After an enterprising start with outcast RPG Moon, Love-de-Lic displayed no signs of being intimidated by the public’s shortage of interest for their revolutionary product. While Nishi would spend the next three years of his career planning his next blow at videogame conventions, it was Taro Kudo’s turn to assume control and share his own vision as a main designer. Under an unusual packaging style, with a game disc whose printing resembles a common CD-R, UFO: A Day in the Life is an original game that strays far from the intricacy of the RPG system, fitting right into that category of games whose singular style lacks definition.A group of aliens boarding a flying saucer stationed outside the Earth’s gravitational field visits the blue planet in a rescuing mission. Over fifty alien creatures have gone missing from a UFO crash in an apartment roof. These different species are now living underneath the coating of visible reality, interfering with the life of humans and animals. A search party is launched in order to salvage them, but the mission is aggravated by the fact that the rescuer, the playable character, is also unable to perceive where the aliens hide and must use a device named COSMIC in order to unveil them. This electronic device planted on the top of the character’s head resonates with alien presence, displaying an icon at the top corner of the screen wherever one such being is nigh.
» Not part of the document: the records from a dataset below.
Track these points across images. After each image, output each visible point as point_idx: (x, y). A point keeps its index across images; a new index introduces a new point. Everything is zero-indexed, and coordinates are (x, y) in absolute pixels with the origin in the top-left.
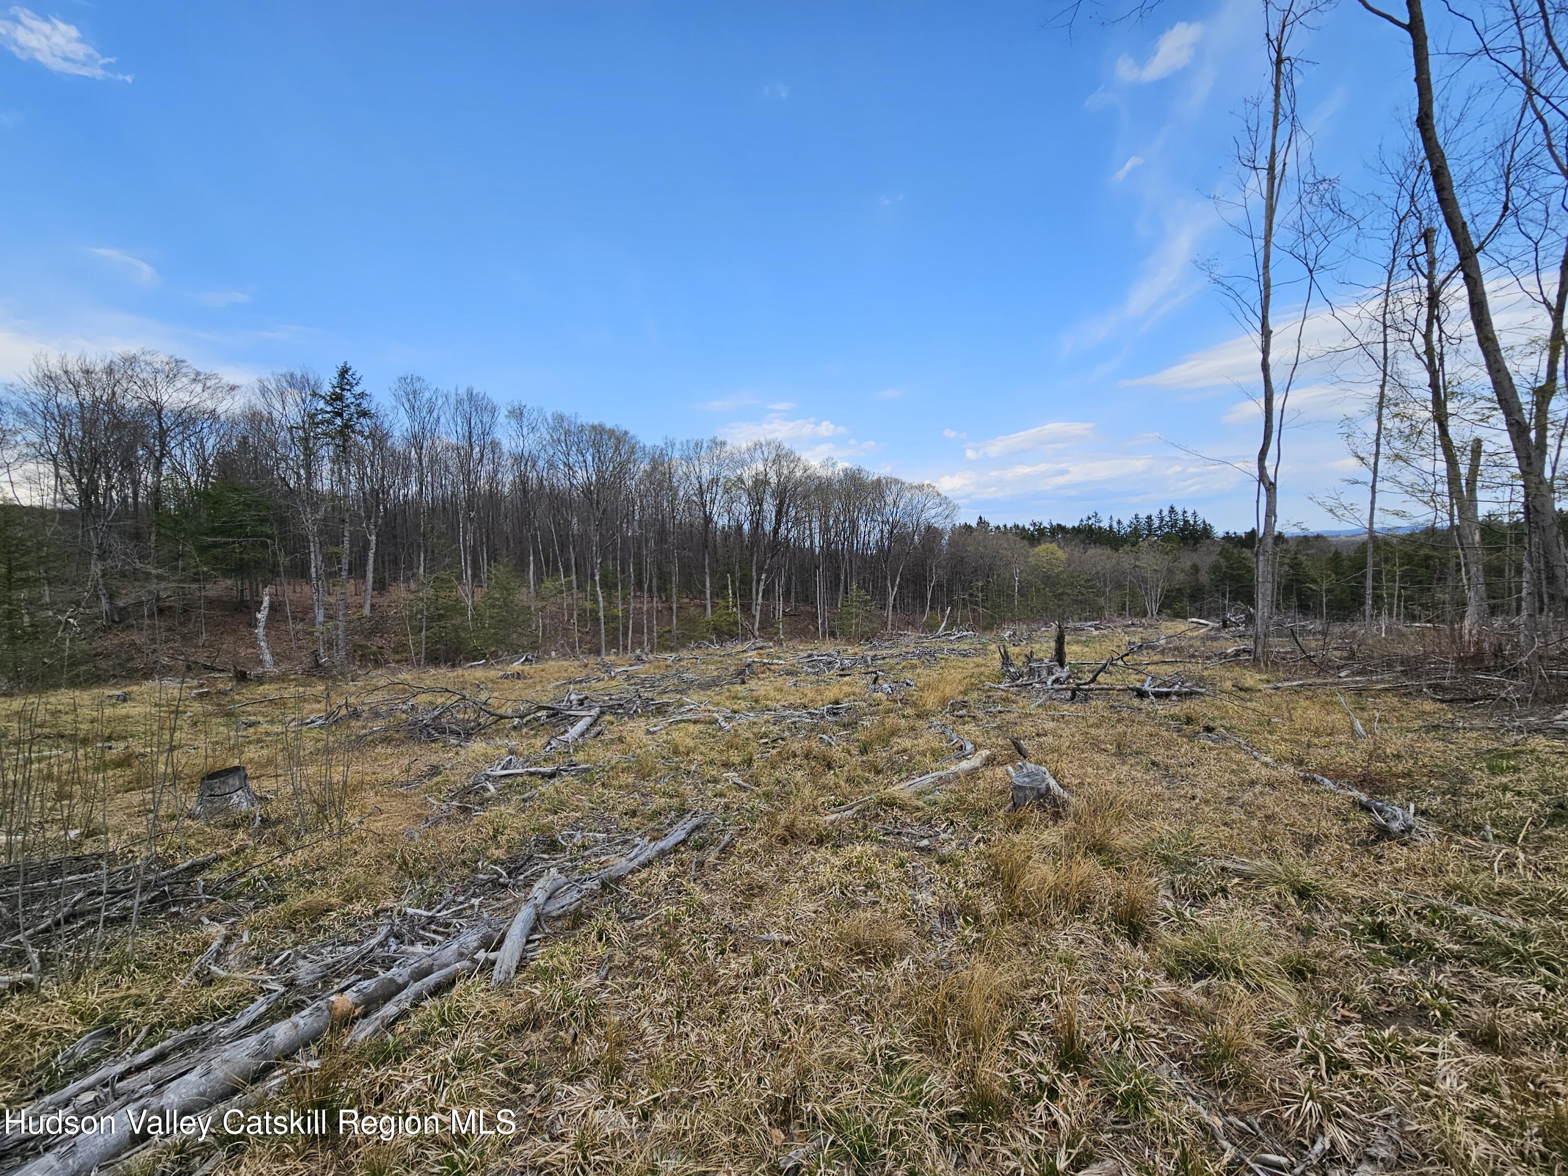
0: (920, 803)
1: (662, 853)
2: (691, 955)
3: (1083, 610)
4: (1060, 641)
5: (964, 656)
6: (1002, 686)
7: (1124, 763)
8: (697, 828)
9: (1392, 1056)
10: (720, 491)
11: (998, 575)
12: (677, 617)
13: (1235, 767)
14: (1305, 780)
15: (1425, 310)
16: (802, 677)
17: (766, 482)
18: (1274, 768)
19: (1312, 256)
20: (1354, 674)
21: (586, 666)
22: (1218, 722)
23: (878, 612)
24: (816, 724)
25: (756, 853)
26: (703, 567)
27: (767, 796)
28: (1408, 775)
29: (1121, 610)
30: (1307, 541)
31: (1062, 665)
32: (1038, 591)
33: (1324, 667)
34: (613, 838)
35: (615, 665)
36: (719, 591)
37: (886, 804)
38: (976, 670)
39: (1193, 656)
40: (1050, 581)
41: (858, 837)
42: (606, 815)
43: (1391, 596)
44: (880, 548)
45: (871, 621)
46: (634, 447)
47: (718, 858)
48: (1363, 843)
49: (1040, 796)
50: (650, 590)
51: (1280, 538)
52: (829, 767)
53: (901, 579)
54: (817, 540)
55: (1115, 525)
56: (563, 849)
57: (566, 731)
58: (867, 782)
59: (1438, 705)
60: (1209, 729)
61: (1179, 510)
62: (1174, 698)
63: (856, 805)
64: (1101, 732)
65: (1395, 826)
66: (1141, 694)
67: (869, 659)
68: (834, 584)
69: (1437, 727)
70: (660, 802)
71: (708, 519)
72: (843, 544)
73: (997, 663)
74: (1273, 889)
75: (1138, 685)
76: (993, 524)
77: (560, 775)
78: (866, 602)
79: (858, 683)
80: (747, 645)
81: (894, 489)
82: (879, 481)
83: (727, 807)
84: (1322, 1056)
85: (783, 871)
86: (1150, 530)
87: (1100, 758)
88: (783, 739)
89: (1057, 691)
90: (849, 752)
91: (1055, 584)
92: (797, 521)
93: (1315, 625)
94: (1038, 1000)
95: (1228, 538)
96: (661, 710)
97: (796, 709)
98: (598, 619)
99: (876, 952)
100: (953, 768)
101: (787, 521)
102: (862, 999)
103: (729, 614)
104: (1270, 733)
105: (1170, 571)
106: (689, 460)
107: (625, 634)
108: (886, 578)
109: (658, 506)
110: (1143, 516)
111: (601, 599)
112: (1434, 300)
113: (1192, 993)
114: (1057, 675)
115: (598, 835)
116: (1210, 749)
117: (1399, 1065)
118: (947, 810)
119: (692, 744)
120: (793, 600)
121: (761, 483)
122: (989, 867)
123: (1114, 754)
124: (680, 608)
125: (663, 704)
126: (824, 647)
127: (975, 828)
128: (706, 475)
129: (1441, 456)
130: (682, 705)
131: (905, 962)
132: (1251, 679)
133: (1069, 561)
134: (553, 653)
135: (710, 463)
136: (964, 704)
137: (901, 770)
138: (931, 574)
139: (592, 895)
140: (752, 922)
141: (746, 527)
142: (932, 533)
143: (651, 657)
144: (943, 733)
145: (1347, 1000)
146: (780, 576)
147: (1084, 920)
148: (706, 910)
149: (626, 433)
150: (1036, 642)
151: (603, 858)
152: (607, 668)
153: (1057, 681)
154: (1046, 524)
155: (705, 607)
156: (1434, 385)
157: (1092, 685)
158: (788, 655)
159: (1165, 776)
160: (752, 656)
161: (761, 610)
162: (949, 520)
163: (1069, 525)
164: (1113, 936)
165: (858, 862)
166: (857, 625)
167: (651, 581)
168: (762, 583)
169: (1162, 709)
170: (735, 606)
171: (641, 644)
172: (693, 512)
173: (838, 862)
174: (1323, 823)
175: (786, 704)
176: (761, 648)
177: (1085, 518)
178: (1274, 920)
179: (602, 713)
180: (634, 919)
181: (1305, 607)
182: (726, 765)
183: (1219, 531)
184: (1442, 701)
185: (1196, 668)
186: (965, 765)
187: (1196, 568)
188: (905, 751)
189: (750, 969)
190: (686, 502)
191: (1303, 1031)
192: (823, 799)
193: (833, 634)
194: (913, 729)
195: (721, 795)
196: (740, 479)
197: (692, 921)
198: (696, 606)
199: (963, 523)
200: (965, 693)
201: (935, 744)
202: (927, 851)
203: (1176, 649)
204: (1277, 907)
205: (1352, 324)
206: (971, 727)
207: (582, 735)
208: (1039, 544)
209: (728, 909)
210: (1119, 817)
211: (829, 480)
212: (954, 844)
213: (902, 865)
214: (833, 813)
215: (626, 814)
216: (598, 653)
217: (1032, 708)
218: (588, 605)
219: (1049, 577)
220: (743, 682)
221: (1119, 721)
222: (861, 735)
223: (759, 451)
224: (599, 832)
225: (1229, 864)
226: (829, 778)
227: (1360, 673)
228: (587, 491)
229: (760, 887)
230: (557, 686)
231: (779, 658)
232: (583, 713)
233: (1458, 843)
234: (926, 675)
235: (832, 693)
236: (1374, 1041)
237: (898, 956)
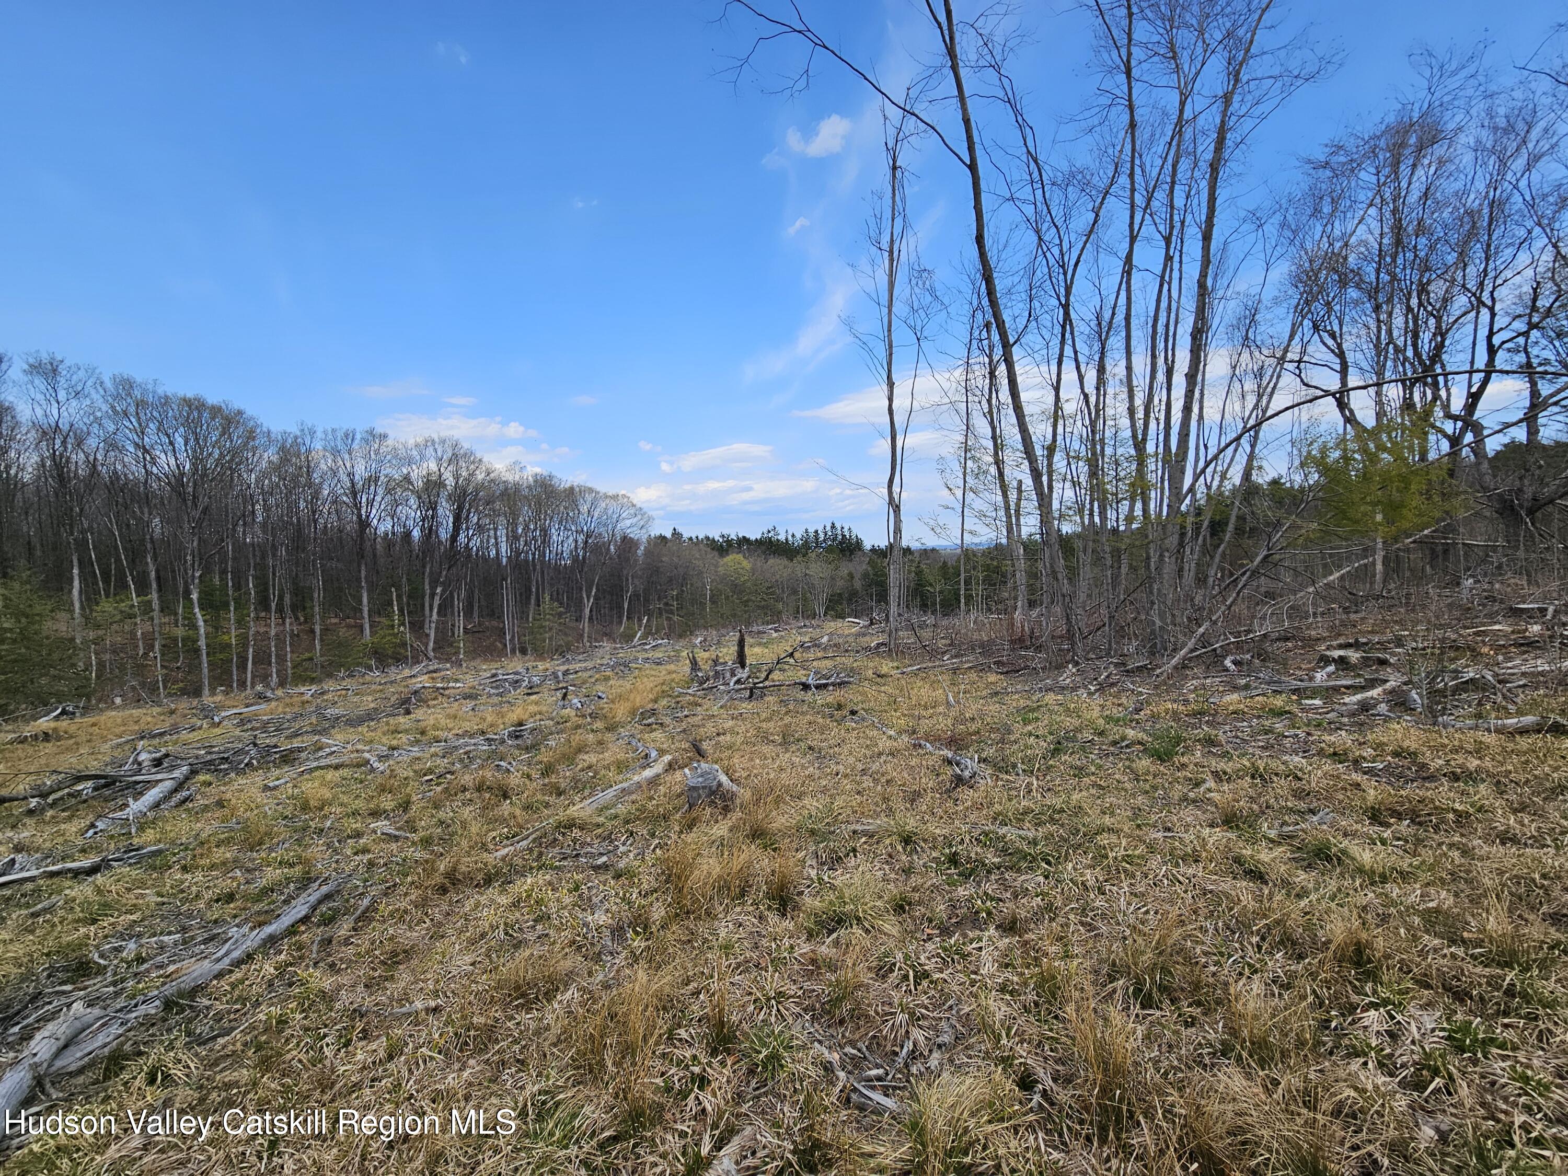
0: (601, 819)
1: (272, 940)
2: (300, 1061)
3: (766, 614)
4: (741, 644)
5: (658, 664)
6: (690, 691)
7: (787, 751)
8: (328, 897)
9: (956, 957)
10: (381, 491)
11: (692, 585)
12: (322, 640)
13: (868, 742)
14: (915, 746)
15: (987, 381)
16: (483, 699)
17: (440, 484)
18: (895, 740)
19: (919, 328)
20: (952, 657)
21: (172, 712)
22: (860, 706)
23: (573, 624)
24: (494, 751)
25: (406, 911)
26: (359, 580)
27: (426, 842)
28: (978, 733)
29: (796, 614)
30: (928, 553)
31: (743, 666)
32: (727, 598)
33: (934, 653)
34: (193, 938)
35: (219, 708)
36: (381, 608)
37: (565, 828)
38: (668, 677)
39: (847, 651)
40: (737, 589)
41: (531, 868)
42: (185, 908)
43: (977, 595)
44: (575, 559)
45: (566, 634)
46: (252, 431)
47: (355, 929)
48: (948, 791)
49: (712, 793)
50: (280, 609)
51: (908, 551)
52: (506, 796)
53: (598, 589)
54: (504, 550)
55: (790, 538)
56: (102, 970)
57: (127, 805)
58: (547, 805)
59: (999, 676)
60: (853, 713)
61: (838, 526)
62: (831, 688)
63: (532, 833)
64: (771, 724)
65: (967, 774)
66: (806, 687)
67: (560, 674)
68: (524, 597)
69: (996, 693)
70: (272, 874)
71: (364, 524)
72: (534, 554)
73: (687, 669)
74: (888, 842)
75: (804, 680)
76: (686, 535)
77: (109, 867)
78: (560, 615)
79: (548, 699)
80: (416, 669)
81: (589, 498)
82: (572, 489)
83: (371, 864)
84: (911, 973)
85: (440, 924)
86: (817, 543)
87: (767, 749)
88: (452, 773)
89: (737, 691)
90: (529, 777)
91: (741, 592)
92: (480, 528)
93: (930, 620)
94: (697, 993)
95: (873, 550)
96: (288, 758)
97: (471, 736)
98: (197, 651)
99: (539, 990)
100: (636, 778)
101: (468, 529)
102: (516, 1048)
103: (395, 635)
104: (895, 711)
105: (833, 579)
106: (336, 452)
107: (242, 667)
108: (581, 589)
109: (292, 507)
110: (811, 530)
111: (201, 623)
112: (992, 374)
113: (825, 950)
114: (739, 676)
115: (166, 938)
116: (853, 729)
117: (959, 963)
118: (627, 822)
119: (328, 795)
120: (476, 614)
121: (433, 485)
122: (663, 873)
123: (780, 744)
124: (325, 630)
125: (291, 751)
126: (512, 665)
127: (653, 835)
128: (361, 471)
129: (999, 492)
130: (320, 749)
131: (570, 992)
132: (886, 666)
133: (753, 571)
134: (118, 700)
135: (367, 457)
136: (653, 712)
137: (584, 788)
138: (627, 584)
139: (148, 1022)
140: (391, 999)
141: (416, 533)
142: (628, 543)
143: (279, 692)
144: (629, 743)
145: (931, 921)
146: (460, 589)
147: (743, 904)
148: (328, 998)
149: (240, 413)
150: (725, 646)
151: (172, 968)
152: (207, 713)
153: (738, 682)
154: (733, 537)
155: (361, 628)
156: (994, 438)
157: (767, 683)
158: (467, 676)
159: (818, 758)
160: (423, 681)
161: (437, 628)
162: (644, 531)
163: (753, 538)
164: (766, 913)
165: (529, 896)
166: (551, 639)
167: (281, 598)
168: (437, 598)
169: (821, 698)
170: (403, 624)
171: (265, 678)
172: (343, 516)
173: (504, 900)
174: (923, 780)
175: (460, 732)
176: (435, 671)
177: (765, 531)
178: (887, 867)
179: (194, 772)
180: (214, 1038)
181: (924, 607)
182: (375, 814)
183: (867, 545)
184: (1001, 673)
185: (848, 661)
186: (648, 773)
187: (851, 576)
188: (590, 767)
189: (382, 1054)
190: (335, 502)
191: (900, 956)
192: (494, 834)
193: (524, 652)
194: (600, 743)
195: (365, 851)
196: (407, 478)
197: (305, 1018)
198: (349, 626)
199: (658, 534)
200: (655, 701)
201: (621, 756)
202: (605, 867)
203: (835, 645)
204: (890, 856)
205: (946, 385)
206: (658, 735)
207: (157, 805)
208: (728, 554)
209: (360, 988)
210: (778, 801)
211: (517, 487)
212: (631, 855)
213: (577, 888)
214: (504, 847)
215: (217, 901)
216: (197, 693)
217: (715, 710)
218: (180, 632)
219: (736, 585)
220: (408, 712)
221: (786, 713)
222: (545, 756)
223: (431, 449)
224: (170, 933)
225: (859, 827)
226: (506, 808)
227: (956, 657)
228: (177, 482)
229: (405, 951)
230: (118, 745)
231: (457, 681)
232: (159, 777)
233: (1002, 780)
234: (618, 685)
235: (513, 717)
236: (945, 949)
237: (562, 988)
Much like a common camera, it allows the player to take up to ten photos of the spaces where the missing entities may reside, later to be analyzed back in the space craft by an eccentric character named “Mother”, who eats the negatives and produces images, if that is the case, of the hidden aliens.
UFO is a game hard to associate with any of the popular genres. While there is something very RPG about it, the fact remains that it is essentially a “puzzle game” where the player is able to visit the same locations in at different hours of the day in order to learn the routines and find the anomalies which take place. For instance, when the cat on the roof, gazing at the sky, is seen with his fur standing up and then running away, it’s a good indication that he may have been in contact with an alien. The central and final objective is to take pictures around places where strange events take place, where the routines are disturbed, and then take a good look at the results produced. When a snapshot shows the alien creature in full body, or meeting certain requirements (sometimes the player must take a picture during key-moments in order to get a photograph of the alien performing a certain action), the team is able to locate and transport it back to the ship. As the player keeps rescuing these lost extra-terrestrials, new locations open as well as different times of the day in which to find them.
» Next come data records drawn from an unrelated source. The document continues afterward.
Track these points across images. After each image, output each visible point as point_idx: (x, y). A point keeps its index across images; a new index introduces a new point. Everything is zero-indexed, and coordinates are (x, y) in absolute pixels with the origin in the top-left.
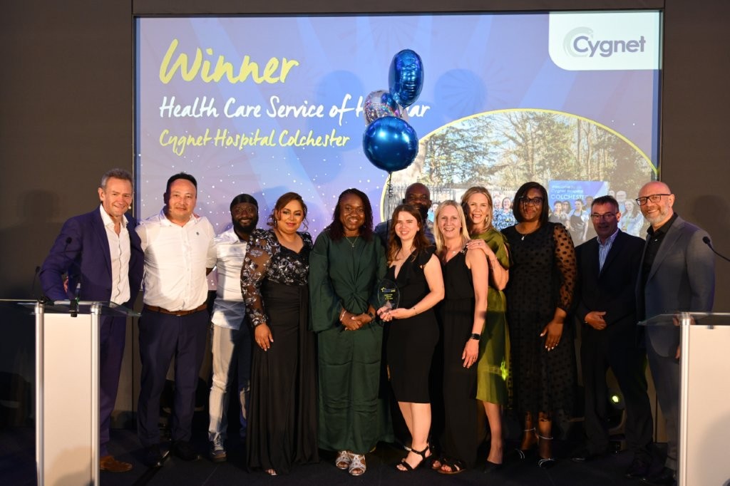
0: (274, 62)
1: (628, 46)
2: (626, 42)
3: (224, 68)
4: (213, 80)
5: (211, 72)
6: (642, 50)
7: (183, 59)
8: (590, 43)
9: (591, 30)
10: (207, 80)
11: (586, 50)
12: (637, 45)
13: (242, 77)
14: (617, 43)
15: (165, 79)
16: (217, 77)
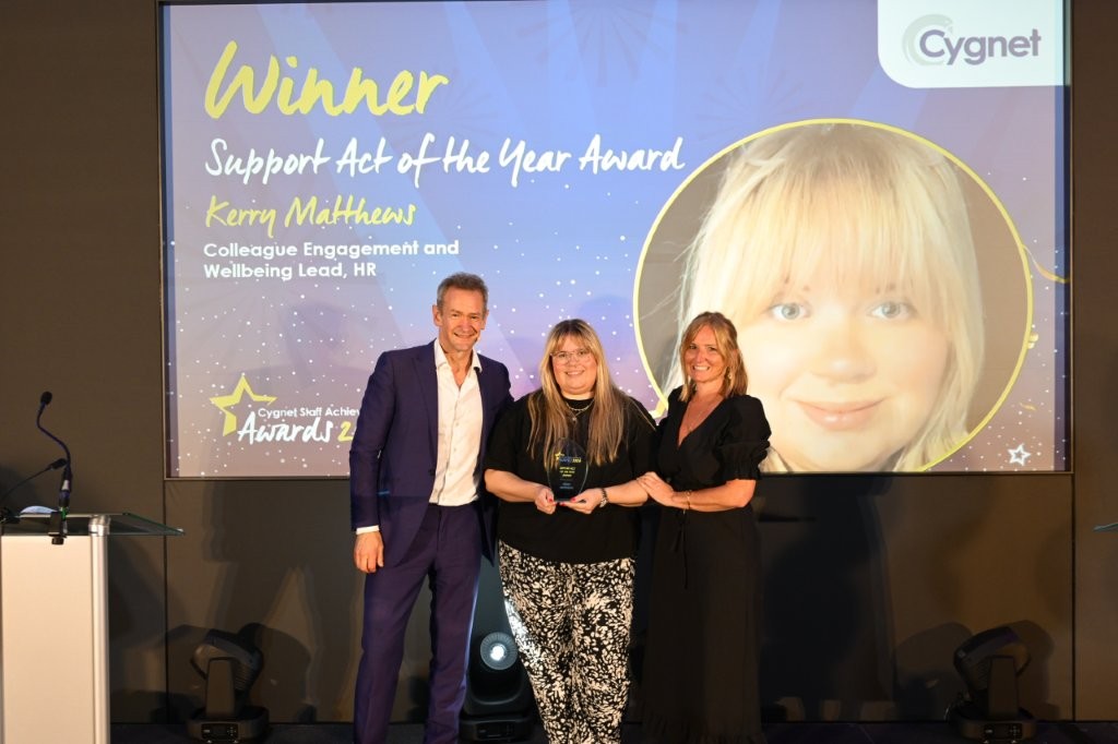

Even if the goal is only achieved by pointing the color-shifting frame to seemingly empty spaces, the process is extremely gratifying, sometimes even obsessive. As it happens with any good puzzle, UFO takes time and patience to complete. Other than observing the behavior of the apartment residents and learning their routine, Taro Kudo’s game plan also requires the player to listen and to be able to produce imaginative guesses. To discover all of the five dozens of creatures one must be able to understand each creature, their morphology and individual conduct.
The picturesque minimalism of Kurashima’s stereotypical hand-drawn characters contrasts with the pre-rendered backgrounds, where appropriate lighting effects, multiple layers and a massive amount of detail were applied. The animations are deliberately abrupt and idiosyncratic, stylized and capable of characterizing each personage with a unique feel: to see the painter shake the wine glass in his hands while gazing at his own picture in awe or the young and mindless teenager scratch her overly-thin arm is easily among the most delightful visual recollections from the 32-bit era.
Of some relevance in UFO, music is something that resides somewhere between the subtle and the imperceptible. It does not mean, however, that the quality of the game’s compositions isn’t suited: the very nature of the game prevents any musical score to be placed upfront along with the visual action, or even the precious sound-effects which guide the player in some laborious puzzles. Melodic themes appear in the beginning of each phase, mostly small sound clips that accompany the introduction into the space of the room. Other themes, when the player is exploring the mother ship, consist of space-age synthesizer loops, very inventive and absorbing. In the core of this unusual game lies a very inventive concept which deserves to be understood. First of all, there’s a great deal of alien typologies, many kinds of creatures which the player must rescue, giving the impression that alien life isn’t as straightforward and as dull as it is often depicted, through the prevailing image of grey or green humanoids that kidnap people in the middle of the night to make experiments on their bodies. Humans are essential to the game, but they inhabit another distinctive layer of the game’s reality, along with that where our alien character operates: they cannot see the character, but the player can see them. Below these two stratums of the game’s fiction is another one which is offered in small fragments of time and space, captured in the minute frame of the cosmic camera, displaying the lost, careless aliens who are invisible to both the humans and the rescuing party.
Underneath it all, UFO presents an alternative and cheerful depiction of what alien life could be like, the non-terrestrial entities operating with their own agenda and fulfilling their own needs in the world of humans, masked and protected by their ordinary invisibility. Like some sounds are known to be inaudible to the human ear, we also know there are other spectrums of the visible universe which our eye or senses cannot perceive. Strange things happen around us all the time, events which occur right under our noses and which we ignore or neglect. But this game allows for us to be part of that undetectable world that surrounds: to live a day in the life of an extra-terrestrial.